If you are a US military veteran, or Active duty including National Guard and Reserve, you can get one year of Prime membership for $79. Which is a good savings off the regular yearly price of $119.

Prime for Veterans

If you are already a Prime member, the year will be added on to your existing membership.

You need to be able to provide your name and birthdate. If you're no longer active, you need to provide your discharge date.

You can 'attempt verification' 3 times. Once you've tried once, if it's not accepted, they provide a dedicated email address so you can work it out that way.

If you have to go the email route, don't bother getting too detailed in your first message as the first response is a message asking for the same information as on the web page.  Ask me how I know? 

eta: the promotion is available from yesterday, November 6, through Veterans day, November 11. Probably only for US veterans.

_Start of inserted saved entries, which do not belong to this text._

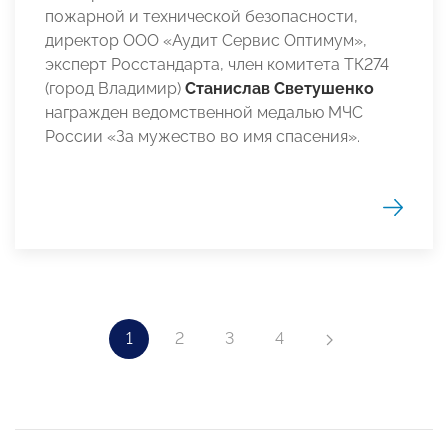
пожарной и технической безопасности,
директор ООО «Аудит Сервис Оптимум»,
эксперт Росстандарта, член комитета ТК274
(город Владимир)
Станислав Светушенко
награжден ведомственной медалью МЧС
России «За мужество во имя спасения».
1
2
3
4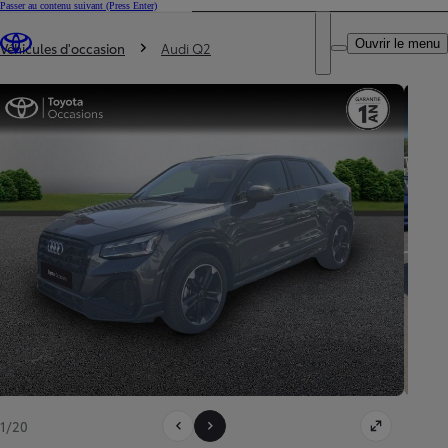
Passer au contenu suivant
(Press Enter)
DEALER NAME
Vous êtes ici
:
Ouvrir le menu
Trouvez un partenaire Toyota
Véhicules d'occasion
Audi Q2
1/20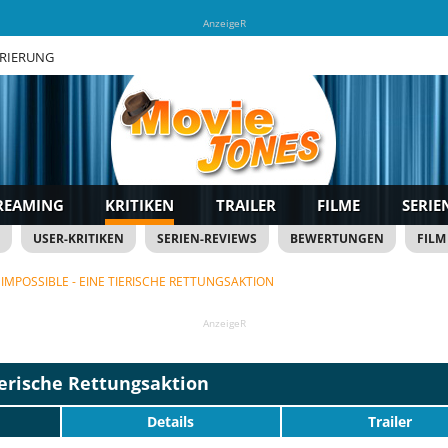
AnzeigeR
TRIERUNG
REAMING
KRITIKEN
TRAILER
FILME
SERIE
USER-KRITIKEN
SERIEN-REVIEWS
BEWERTUNGEN
FILM
 IMPOSSIBLE - EINE TIERISCHE RETTUNGSAKTION
AnzeigeR
ierische Rettungsaktion
Details
Trailer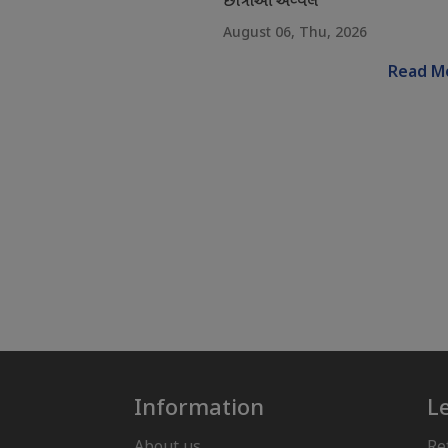
છાત્રાઓ અવ્વલ
August 06, Thu, 2026
Read M
Information
L
About us
Re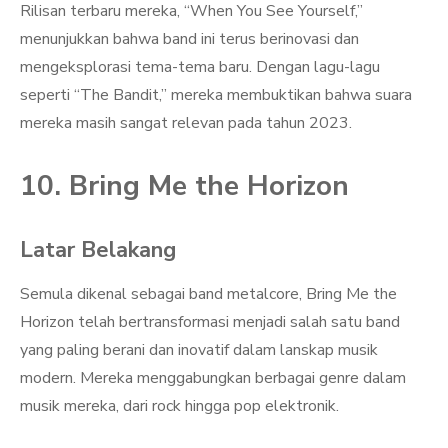
Rilisan terbaru mereka, “When You See Yourself,”
menunjukkan bahwa band ini terus berinovasi dan
mengeksplorasi tema-tema baru. Dengan lagu-lagu
seperti “The Bandit,” mereka membuktikan bahwa suara
mereka masih sangat relevan pada tahun 2023.
10. Bring Me the Horizon
Latar Belakang
Semula dikenal sebagai band metalcore, Bring Me the
Horizon telah bertransformasi menjadi salah satu band
yang paling berani dan inovatif dalam lanskap musik
modern. Mereka menggabungkan berbagai genre dalam
musik mereka, dari rock hingga pop elektronik.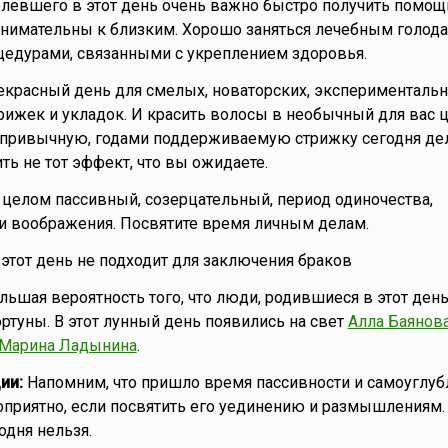
левшего в этот день очень важно быстро получить помощ
нимательны к близким. Хорошо заняться лечебным голода
едурами, связанными с укреплением здоровья.
красный день для смелых, новаторских, экспериментальн
рижек и укладок. И красить волосы в необычный для вас ц
 привычную, годами поддерживаемую стрижку сегодня дел
ть не тот эффект, что вы ожидаете.
целом пассивный, созерцательный, период одиночества,
и воображения. Посвятите время личным делам.
о этот день не подходит для заключения браков
ьшая вероятность того, что люди, родившиеся в этот день
ртуны. В этот лунный день появились на свет
Алла Баянов
Марина Ладынина
.
ии:
Напомним, что пришло время пассивности и самоуглубл
оприятно, если посвятить его уединению и размышлениям
одня нельзя.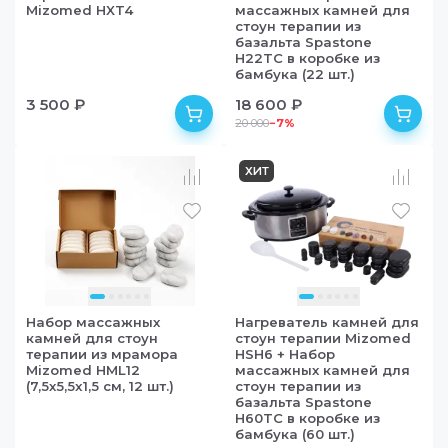
Mizomed HXT4
массажных камней для
стоун терапии из
базальта Spastone
H22TC в коробке из
бамбука (22 шт.)
3 500 ₽
18 600 ₽
20 000
−
7
%
в наличии
в наличии
ХИТ
Набор массажных
Нагреватель камней для
камней для стоун
стоун терапии Mizomed
терапии из мрамора
HSH6 + Набор
Mizomed HML12
массажных камней для
(7,5х5,5x1,5 cм, 12 шт.)
стоун терапии из
базальта Spastone
H60TC в коробке из
бамбука (60 шт.)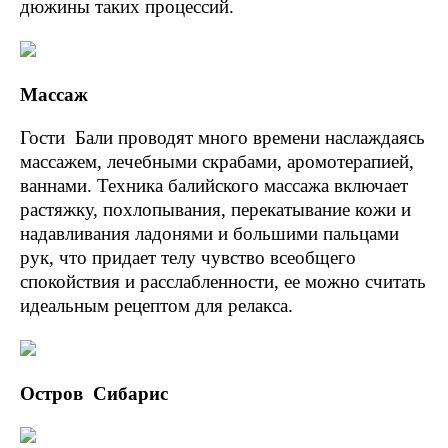
дюжины таких процессий.
Массаж
Гости Бали проводят много времени наслаждаясь
массажем, лечебными скрабами, аромотерапией,
ваннами. Техника балийского массажа включает
растяжку, похлопывания, перекатывание кожи и
надавливания ладонями и большими пальцами
рук, что придает телу чувство всеобщего
спокойствия и расслабленности, ее можно считать
идеальным рецептом для релакса.
Остров Сибарис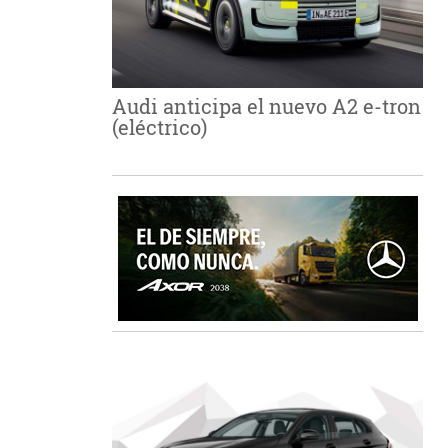
Audi anticipa el nuevo A2 e-tron
(eléctrico)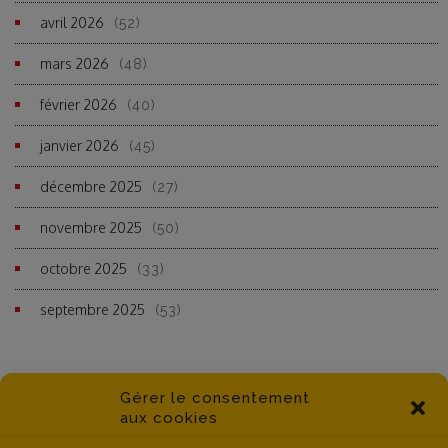
avril 2026
(52)
mars 2026
(48)
février 2026
(40)
janvier 2026
(45)
décembre 2025
(27)
novembre 2025
(50)
octobre 2025
(33)
septembre 2025
(53)
Gérer le consentement
aux cookies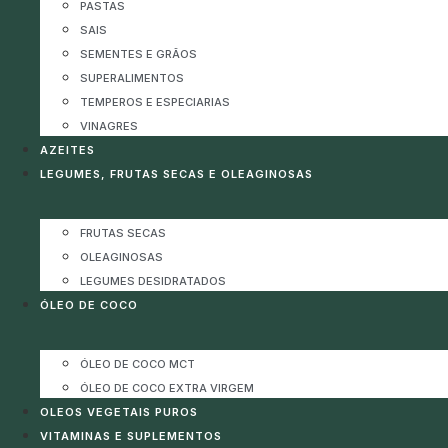
PASTAS
SAIS
SEMENTES E GRÃOS
SUPERALIMENTOS
TEMPEROS E ESPECIARIAS
VINAGRES
AZEITES
LEGUMES, FRUTAS SECAS E OLEAGINOSAS
FRUTAS SECAS
OLEAGINOSAS
LEGUMES DESIDRATADOS
ÓLEO DE COCO
ÓLEO DE COCO MCT
ÓLEO DE COCO EXTRA VIRGEM
OLEOS VEGETAIS PUROS
VITAMINAS E SUPLEMENTOS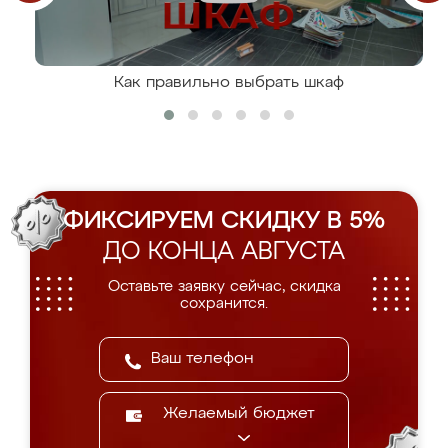
Как правильно выбрать шкаф
ФИКСИРУЕМ СКИДКУ В 5%
ДО КОНЦА АВГУСТА
Оставьте заявку сейчас, скидка
сохранится.
Желаемый бюджет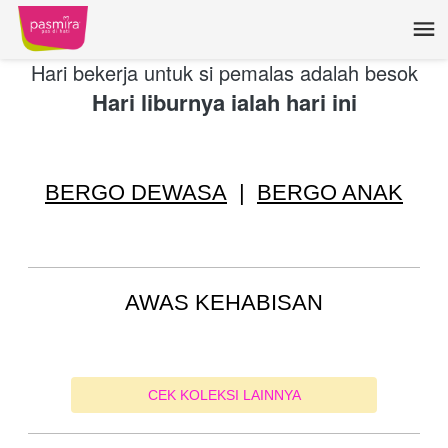
Hari bekerja untuk si pemalas adalah besok
Hari liburnya ialah hari ini
BERGO DEWASA
|
BERGO ANAK
AWAS KEHABISAN
CEK KOLEKSI LAINNYA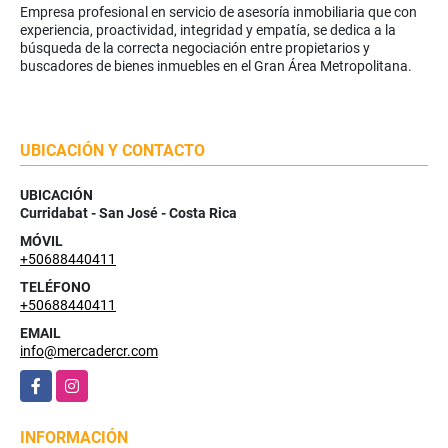
Empresa profesional en servicio de asesoría inmobiliaria que con
experiencia, proactividad, integridad y empatía, se dedica a la
búsqueda de la correcta negociación entre propietarios y
buscadores de bienes inmuebles en el Gran Área Metropolitana.
UBICACIÓN Y CONTACTO
UBICACIÓN
Curridabat - San José - Costa Rica
MÓVIL
+50688440411
TELÉFONO
+50688440411
EMAIL
info@mercadercr.com
Facebook
Instagram
INFORMACIÓN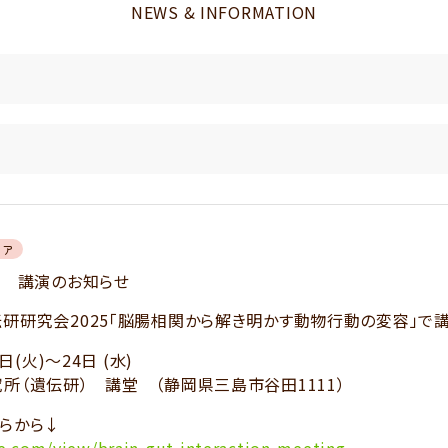
NEWS & INFORMATION
ィア
5 講演のお知らせ
研研究会2025「脳腸相関から解き明かす動物行動の変容」で
日(火)～24日 (水)
所（遺伝研） 講堂 （静岡県三島市谷田1111）
らから↓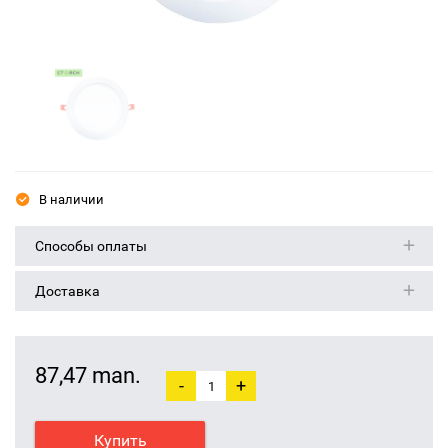
В наличии
Способы оплаты
Доставка
87,47 man.
-
+
Купить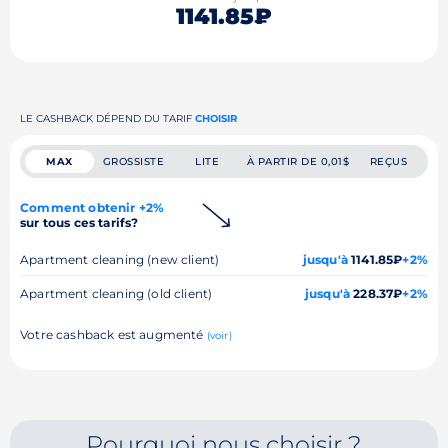
1141.85₽
LE CASHBACK DÉPEND DU TARIF
CHOISIR
MAX
GROSSISTE
LITE
À PARTIR DE 0,01$
REÇUS
Comment obtenir +2%
sur tous ces tarifs?
Apartment cleaning (new client)
jusqu'à
1141.85₽
+2%
Apartment cleaning (old client)
jusqu'à
228.37₽
+2%
Votre cashback est augmenté
(voir)
Pourquoi nous choisir ?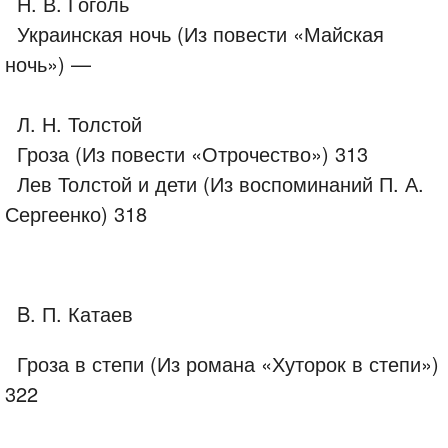
Н. В. Гоголь
Украинская ночь (Из повести «Майская
ночь») —
Л. Н. Толстой
Гроза (Из повести «Отрочество») 313
Лев Толстой и дети (Из воспоминаний П. А.
Сергеенко) 318
B. П. Катаев
Гроза в степи (Из романа «Хуторок в степи»)
322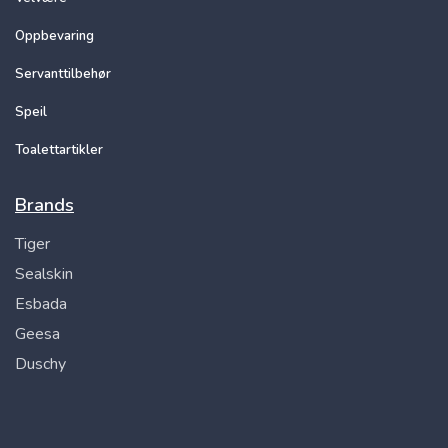
Oppbevaring
Servanttilbehør
Speil
Toalettartikler
Brands
Tiger
Sealskin
Esbada
Geesa
Duschy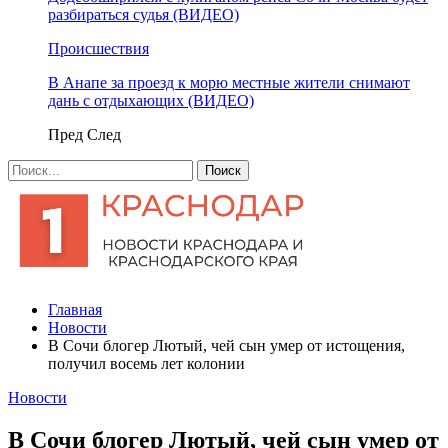
разбираться судья (ВИДЕО)
Происшествия
В Анапе за проезд к морю местные жители снимают
дань с отдыхающих (ВИДЕО)
Пред
След
Главная
Новости
В Сочи блогер Лютый, чей сын умер от истощения,
получил восемь лет колонии
Новости
В Сочи блогер Лютый, чей сын умер от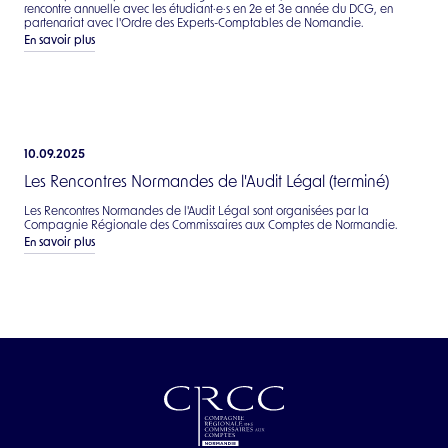
rencontre annuelle avec les étudiant·e·s en 2e et 3e année du DCG, en
partenariat avec l'Ordre des Experts-Comptables de Nomandie.
En savoir plus
10.09.2025
Les Rencontres Normandes de l'Audit Légal (terminé)
Les Rencontres Normandes de l'Audit Légal sont organisées par la
Compagnie Régionale des Commissaires aux Comptes de Normandie.
En savoir plus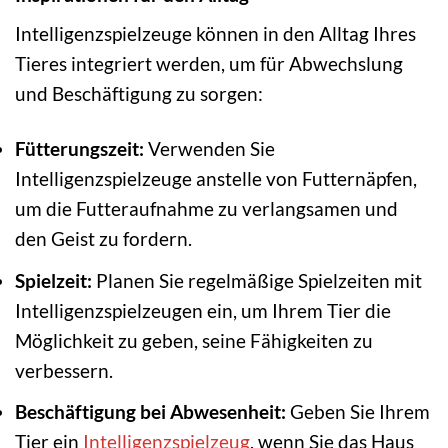
Intelligenzspielzeuge können in den Alltag Ihres
Tieres integriert werden, um für Abwechslung
und Beschäftigung zu sorgen:
Fütterungszeit:
Verwenden Sie
Intelligenzspielzeuge anstelle von Futternäpfen,
um die Futteraufnahme zu verlangsamen und
den Geist zu fordern.
Spielzeit:
Planen Sie regelmäßige Spielzeiten mit
Intelligenzspielzeugen ein, um Ihrem Tier die
Möglichkeit zu geben, seine Fähigkeiten zu
verbessern.
Beschäftigung bei Abwesenheit:
Geben Sie Ihrem
Tier ein
Intelligenzspielzeug
, wenn Sie das Haus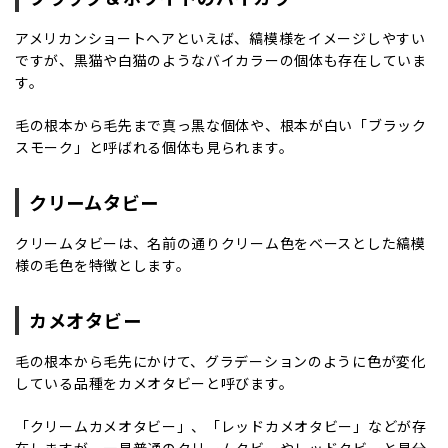
アメリカンショートヘアといえば、縞模様をイメージしやすい
ですが、黒猫や白猫のようなバイカラーの個体も存在していま
す。
毛の根本から毛先まで真っ黒な個体や、根本が白い「ブラック
スモーク」と呼ばれる個体も見られます。
クリームタビー
クリームタビーは、名前の通りクリーム色をベースとした縞模
様の毛色を特徴とします。
カメオタビー
毛の根本から毛先にかけて、グラデーションのように色が変化
している品種をカメオタビーと呼びます。
「クリームカメオタビー」、「レッドカメオタビー」などが存
在しますが、一見普通のクリームタビーやレッドタビーと見分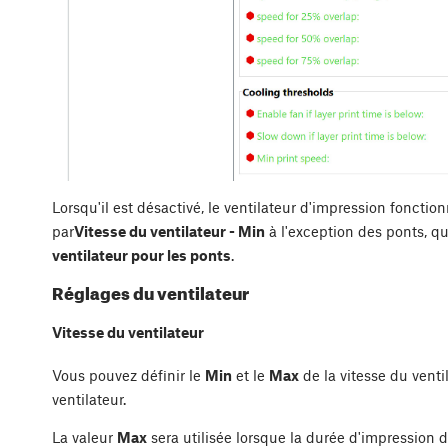
Lorsqu'il est désactivé, le ventilateur d'impression fonction
par
Vitesse du ventilateur - Min
à l'exception des ponts, q
ventilateur pour les ponts
.
Réglages du ventilateur
Vitesse du ventilateur
Vous pouvez définir le
Min
et le
Max
de la vitesse du vent
ventilateur.
La valeur
Max
sera utilisée lorsque la durée d'impression d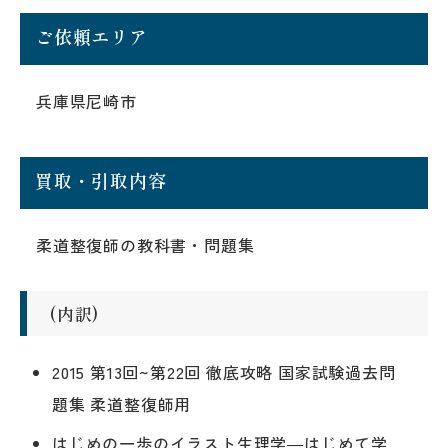
ご依頼エリア
兵庫県尼崎市
買取・引取内容
柔道整復師の教科書・問題集
(内訳)
2015 第13回~第22回 徹底攻略 国家試験過去問
題集 柔道整復師用
はじめの一歩のイラスト生理学―はじめて学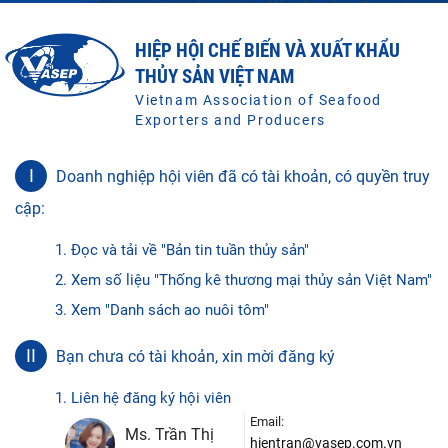
HIỆP HỘI CHẾ BIẾN VÀ XUẤT KHẨU
THỦY SẢN VIỆT NAM
Vietnam Association of Seafood
Exporters and Producers
I
Doanh nghiệp hội viên đã có tài khoản, có quyền truy
cập:
1. Đọc và tải về "Bản tin tuần thủy sản"
2. Xem số liệu "Thống kê thương mại thủy sản Việt Nam"
3. Xem "Danh sách ao nuôi tôm"
II
Bạn chưa có tài khoản, xin mời đăng ký
1. Liên hệ đăng ký hội viên
Email:
Ms. Trần Thị
hientran@vasep.com.vn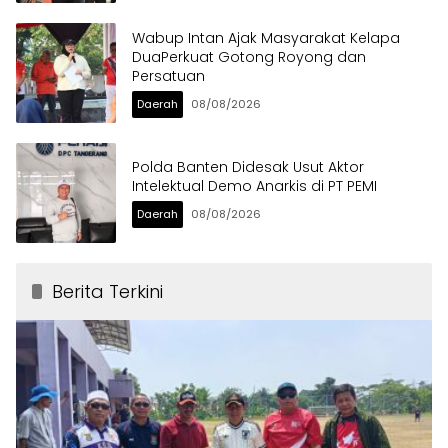
Wabup Intan Ajak Masyarakat Kelapa
DuaPerkuat Gotong Royong dan
Persatuan
Daerah
08/08/2026
Polda Banten Didesak Usut Aktor
Intelektual Demo Anarkis di PT PEMI
Daerah
08/08/2026
Berita Terkini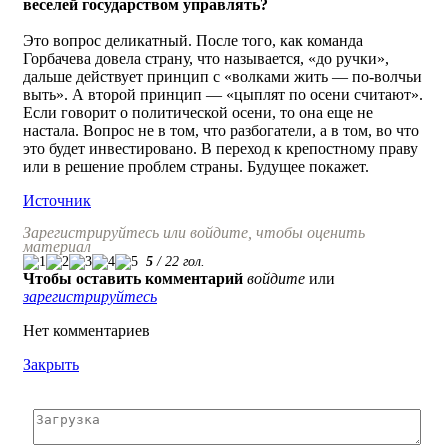
веселей государством управлять?
Это вопрос деликатный. После того, как команда
Горбачева довела страну, что называется, «до ручки»,
дальше действует принцип с «волками жить — по-волчьи
выть». А второй принцип — «цыплят по осени считают».
Если говорит о политической осени, то она еще не
настала. Вопрос не в том, что разбогатели, а в том, во что
это будет инвестировано. В переход к крепостному праву
или в решение проблем страны. Будущее покажет.
Источник
Зарегистрируйтесь или войдите, чтобы оценить
материал
5
/
22
гол.
Чтобы оставить комментарий
войдите
или
зарегистрируйтесь
Нет комментариев
Закрыть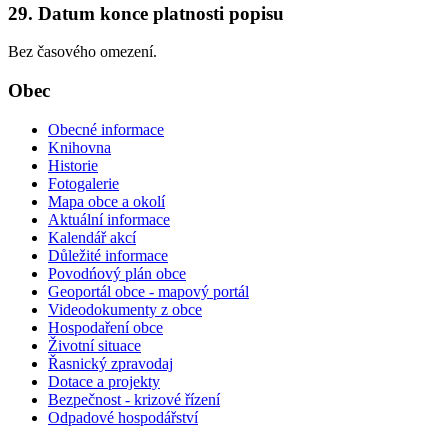
29. Datum konce platnosti popisu
Bez časového omezení.
Obec
Obecné informace
Knihovna
Historie
Fotogalerie
Mapa obce a okolí
Aktuální informace
Kalendář akcí
Důležité informace
Povodńový plán obce
Geoportál obce - mapový portál
Videodokumenty z obce
Hospodaření obce
Životní situace
Řasnický zpravodaj
Dotace a projekty
Bezpečnost - krizové řízení
Odpadové hospodářství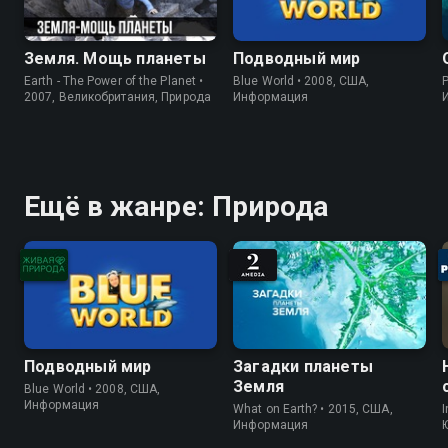
Земля. Мощь планеты
Подводный мир
Earth - The Power of the Planet •
Blue World • 2008, США,
P
2007, Великобритания, Природа
Информация
Ещё в жанре: Природа
Подводный мир
Загадки планеты
Земля
Blue World • 2008, США,
Информация
What on Earth? • 2015, США,
I
Информация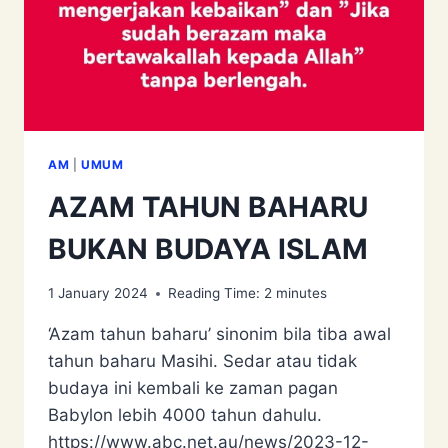
AM
|
UMUM
AZAM TAHUN BAHARU
BUKAN BUDAYA ISLAM
1 January 2024
Reading Time:
2
minutes
‘Azam tahun baharu’ sinonim bila tiba awal
tahun baharu Masihi. Sedar atau tidak
budaya ini kembali ke zaman pagan
Babylon lebih 4000 tahun dahulu.
https://www.abc.net.au/news/2023-12-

If you are on Amazon and click on the 'prime' link at the upper right, you should see a link as well to the promotion.


----------



## Ann in Arlington (Oct 27, 2008)

Well, that was dead easy.

As you might have surmised, they were not able to verify my eligibility when I filled out the web page form. When asked, I sent the exact same information via email and within a minute received a response that I was now verified with a link to follow. Sure enough, it said I was good to go and all I had to do was click the 'continue' button and pay the $79 the usual way. Cool!


----------



## The Hooded Claw (Oct 12, 2009)

To my shock, they verified my eligibility off of my form in moments, no problem. The funny thing is that I learned about this offer literally the day after I renewed my Prime for another year! My membership was extended as promised, so at least I won’t have to worry about Prime for two years....


----------



## Ann in Arlington (Oct 27, 2008)

Yeah, I'm not sure what, exactly they verify. It's not like they asked for a social security number. My membership would be up next January; I, too, am happy to not have to worry about it until 2021!


----------